How, exactly, might taking extra SAMe improve a person's mood? Researchers have identified several possibilities. Normal brain function involves the passage of chemical messengers between cells. SAMe may enhance the impact of mood-boosting messengers such as serotonin and dopamine - either by regulating their breakdown or by speeding production of the receptor molecules they latch on to. SAMe may also make existing receptors more responsive. These molecules float in the outer membranes of brain cells like swimmers treading water in a pool. If the membranes get thick and glutinous, due to age or other assaults, the receptors lose their ability to move and change in response to chemical signals. By methylating fats called phospholipids, SAMe keeps the membranes fluid and the receptors mobile.

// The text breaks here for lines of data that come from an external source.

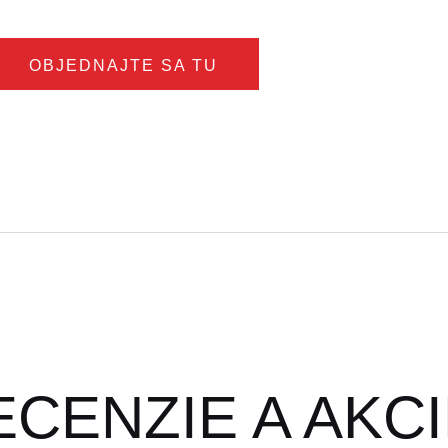
OBJEDNAJTE SA TU
ECENZIE A AKC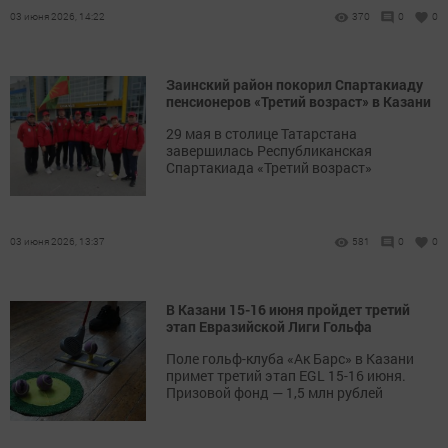
03 июня 2026, 14:22
370
0
0
Заинский район покорил Спартакиаду
пенсионеров «Третий возраст» в Казани
29 мая в столице Татарстана
завершилась Республиканская
Спартакиада «Третий возраст»
03 июня 2026, 13:37
581
0
0
В Казани 15-16 июня пройдет третий
этап Евразийской Лиги Гольфа
Поле гольф-клуба «Ак Барс» в Казани
примет третий этап EGL 15-16 июня.
Призовой фонд — 1,5 млн рублей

Whatever the mechanism, there is little question that SAMe can help fight depression. Since the 1970s, researchers have published 40 clinical studies involving roughly 1,400 patients. And though the studies are small by FDA standards, the findings are remarkably consistent. In 1994 Dr. Giorgio Bressa, a psychiatrist at the University Cattolica Sacro Cuore in Rome, pooled results from a dozen controlled trials and found that "the efficacy of SAMe in treating depressive syndromes... is superior [to] that of placebo and comparable to that of standard... antidepressants."